より深みにハマった合図


GWで関西に帰省中である。
最近、ジェンベの楽しみ方が初心の頃に戻ってきたので、その話。

叩きたいという衝動

ジェンベに初めて触れた13年前、その最初の数か月は
ただ触っていたい
ジェンベに慣れたい
みたいな気持ちで河原に一人で通っていた。

フレーズは数個しか知らないのでネタはすごく限られているけど、それを延々叩くだけで十分楽しかった。

そしてある程度叩けるようになり、ダンスと一緒に叩いたり仲間と叩いたりを安定して楽しむようになると、一人練をあえて選ぶことが減っていき、近年はごくたまにしか一人練をしなくなった。

そして今また、頻繁に河原に通うようになっている。
人とジェンベを叩ける場所に行く優先度も上がり、一週間に何度も叩くようになった。

一人練を当たり前にやりたくなり、叩ける場所へついつい足が向く感じが、叩き始めた最初の頃と似ているのである。

太鼓にこだわる

なぜジェンベを叩く熱が大きくなってきたのか
そのきっかけとしては去年、TDF
ジェンベについての2つの大きなイベントがあったのが関係している。

ひとつは
自分の好みの状態(タッチが柔らかくテンション低めでトンが響く感じ)を求めて皮張りをしたこと。

もうひとつは
自分のパワーとか手の大きさに合うんじゃないかと大きいジェンベ(ジェンベバと言うらしい)を買ったこと。

一言で言うと、
「思い入れの深いジェンベ」が二つできた。
楽器と自分に向き合ってみたというか。

右がジェンベバ。最初に叩いた印象は「打面が運動場みたい(に広い)」でした

ジェンベバを買ったときに、
古い方を今までの半分しか叩いてあげられなくなるんじゃないか
という不安があったが、
「今までの2倍叩けばいい」というタクミさん(工房長)の言葉で解決。

確かに、手持ちの太鼓を増やすというのは
楽器のことを考えれば、その音楽にもっと時間を費やす覚悟を持つということだ。
だから、買う⇒より多く叩く⇒結果楽しくなる
というのは自然なことかもしれない。

ちなみに、久しぶりの皮張りをしたのも「自分でも張ってみるといいよ」とタクミさんに言ってもらったことがきっかけだった。
慣れない皮張りに挑むことも、方向性のはっきりしたジェンベを求めるのも、勇気がいることだ。
その言葉に至る色々もあったと思うけど、やはり太鼓屋さんは深く楽しむ術を知っていて、それをリードしてもらえたんだなと思う。

といっても、
・カスンケやコンゴニも持っているのにあまり叩けてない
・タマも2台持っていて1台はほぼ家の中
・最初に買ったギニアジェンベは実家に置きっぱなし
・たま~にポロポロ弾くだけのンゴニ
という形で、まだまだ楽器を所有した責任は果たせずたまりまくっている状態だ。
伸びしろがスゴイということにしておこう。
まずは実家の破れたままのジェンベの皮張りをmetriさんに依頼した。

音にこだわる

また、ジェンベバを演奏する上ではスラップにこだわった方がいいということで、買った後にマリのオールドスタイル?的なスラップの出し方についてのワークをしてもらえた。それからしばらく音の練習をしているんだけど、ここ最近はちょっとした改善がみられて、叩くのが楽しいのはそのおかげでもあるのだ。

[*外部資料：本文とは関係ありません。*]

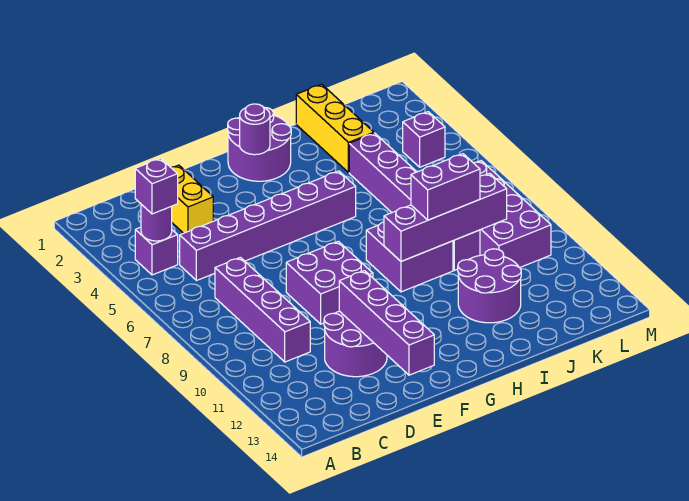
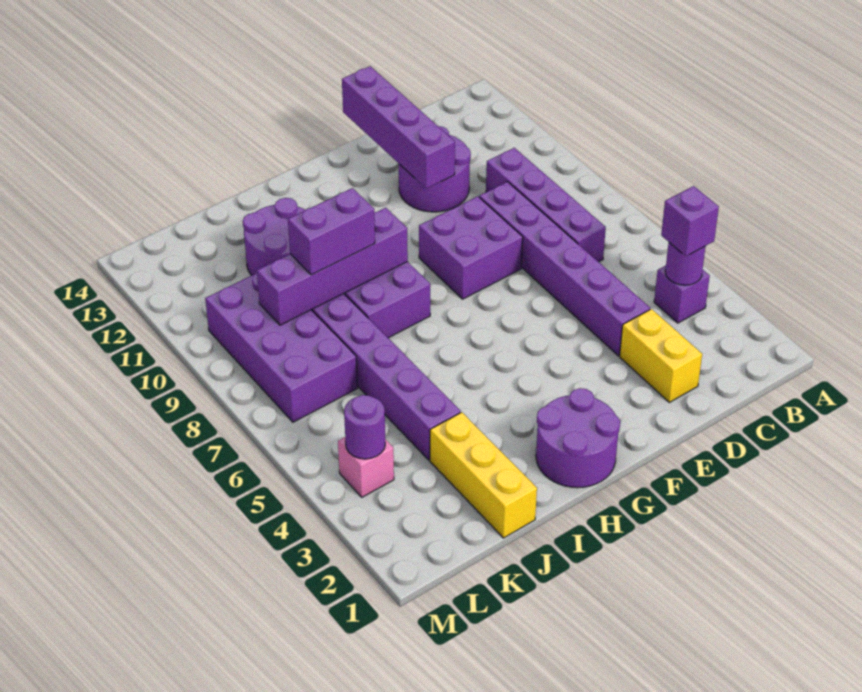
purple brick C5:H5 level 1 -> purple brick D4:D9 level 1
purple round brick G2 level 2 -> purple round brick L4 level 2
purple brick L4 level 1 -> pink brick L4 level 1

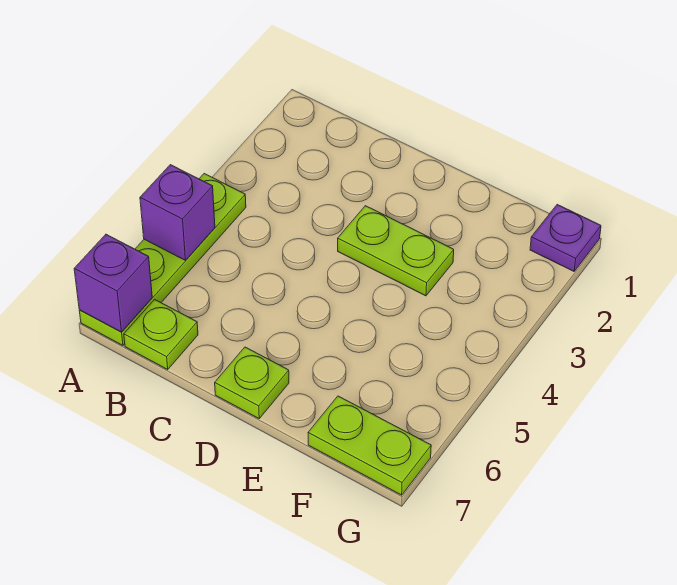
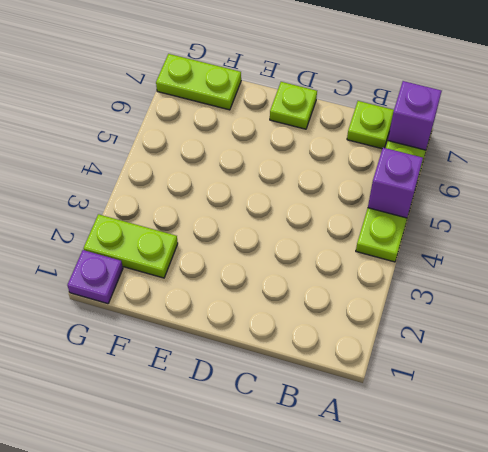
lime plate D3:E3 level 1 -> lime plate F2:G2 level 1

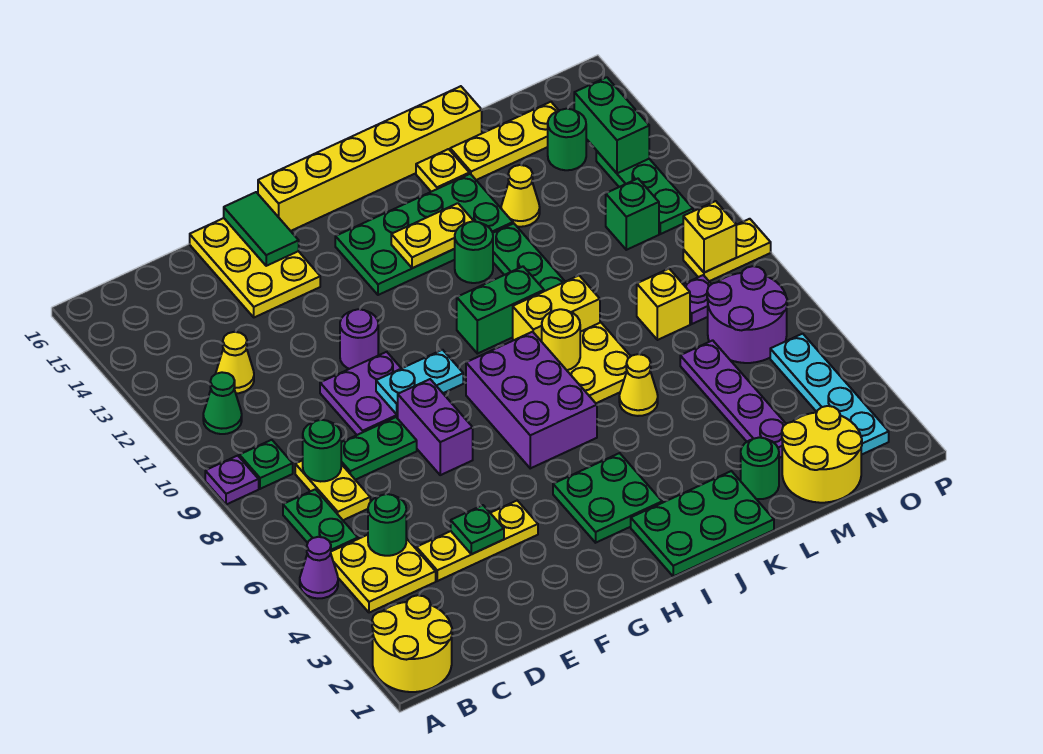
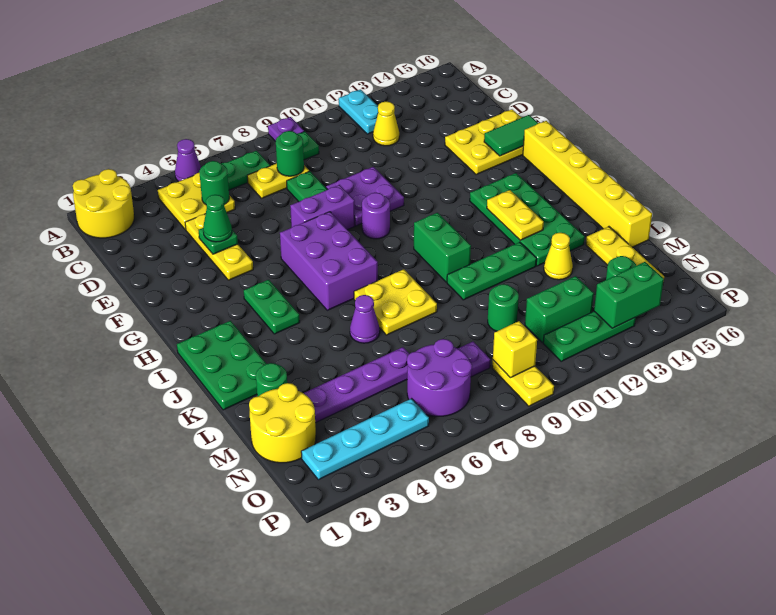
green cone B11 level 1 -> green cone E4 level 3
cyan plate F9:G9 level 2 -> cyan plate A12:B12 level 1
purple round brick F11 level 1 -> purple round brick G9 level 1
green plate H3:I4 level 1 -> green plate H4:I4 level 1
purple brick H6:I8 level 1 -> purple brick G6:I7 level 1
yellow round brick J8 level 2 -> none
yellow brick J9:K9 level 1 -> none
green round brick J12 level 1 -> green round brick M10 level 1
yellow cone K6 level 1 -> purple cone K6 level 1
yellow plate K15 level 1 -> none
yellow brick M8 level 1 -> none
green brick N11 level 1 -> green brick N11:N12 level 1

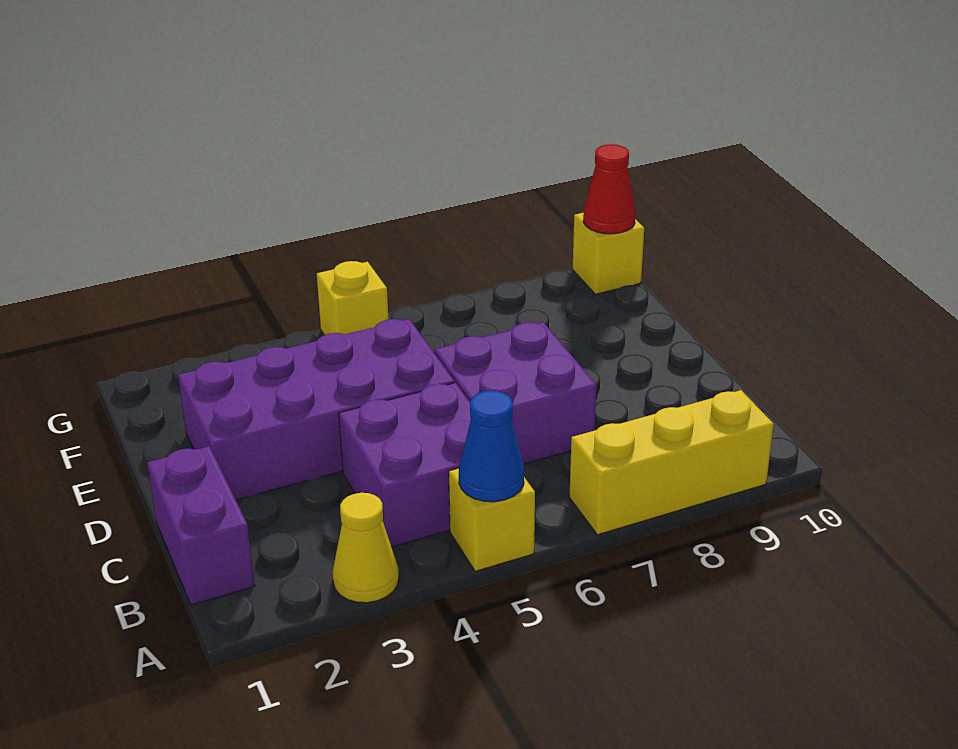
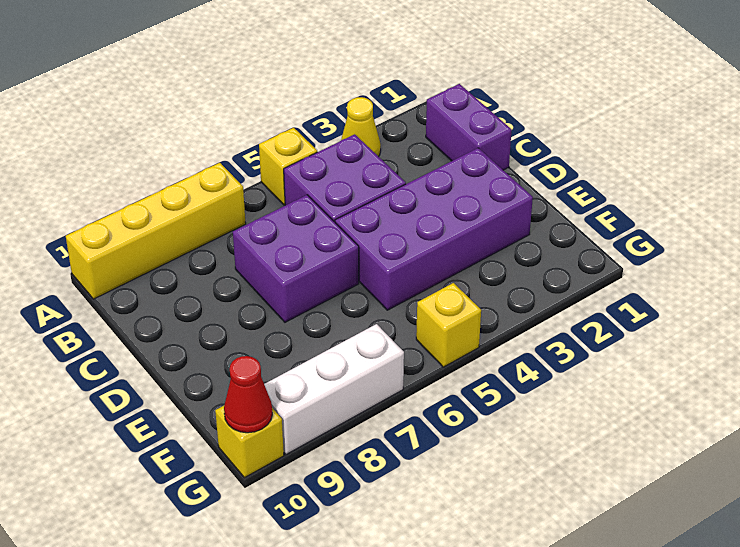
blue cone A5 level 2 -> none
yellow brick A7:A9 level 1 -> yellow brick A7:A10 level 1
none -> white brick G7:G9 level 1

それで実感したのが、理想の音を持つことと、それに対して「自分には出せる、出しうる」と現実感を持って向かうことがめっちゃ大事だということだ。

映画のマトリックスで「速く動こうと思うな、速いと知れ」というセリフがあるけど、それに似ていて
「良い音を出したい」というよりは、「これぐらいは実際に出せると知る」ことで近づく方向が分かる。
だから、生のお手本と一緒に練習したり直接教えてもらうのが大事なのだと思う。

音の向上にはキリがなく、掘り進んでいく楽しさのようなものがある。
一緒に叩いている人からたまに感想をもらうことがあるけど、思ったように聞こえてないということも多く、こだわっているからこそ、そのギャップにまた燃えたり。
慣れ親しんだフレーズであっても、音が違えばどう印象が変わるのか、あるいは日によって時間によってどういう音になるのかという楽しみが増えたり。
深み、キレ、腕の振り方は、勢いは?そのために普段の生活で何に気を付けるか?
などなど
今までも音は大事だと思っていたけど、現状維持がちなところがあった。
それが、よりこだわり始めることで他のことにも意識が向いて、「ただ叩く」という中に試行錯誤できる余地が増えた。

一人練にウキウキ向かうのは、音がどれぐらい良くなったかなあ、今日の音は良いかなあと確かめたいからというのもある。

楽しさを支えるもの

今の楽しさは、今まで他の人の活動に関わったり教えを請いながらマイペースにやらせてもらってきたことの上に成り立っているとしみじみ思う。

気の置けない仲間とやるアフリカンの楽しさを等身大で味わった学生時代
マリに滞在した経験や、他の色んな楽器も習いながら徐々に理解してきたこと
ダンスクラスに叩かせてもらいに通った日々、色んな人と演奏できる練習会

一人練が楽しいとは言っても、その経緯も含め
コロナ禍でも叩ける環境を整えてくれる人たちや、合わせて演奏できる仲間がいてこそのものだ。

最近は場所を大切にしたいという思いも強くなってきている。

まとめ

先日思いついた仮説があって
ジェンベ叩きとしての上達のイメージについて、螺旋を描きながら上がるような道のりだとする
そして、色々なことが新鮮になり、叩くのが楽しくてしょうがなく、太鼓ハングリー状態になるというのがステージが変わった合図なのではないか
それが次の周に行くということなのでは
ということ。

つまり、第一章完&新章突入的な感覚。
だって、楽しさとしてはまた最初に戻ってきており、目の前には音以外にも大きい課題が見えてきたところなのだ。

ともあれ、
ジェンベを続けてきて良かったな、というじんわりした幸せ
続けることができているありがたみ
を感じている今日この頃、という話でした。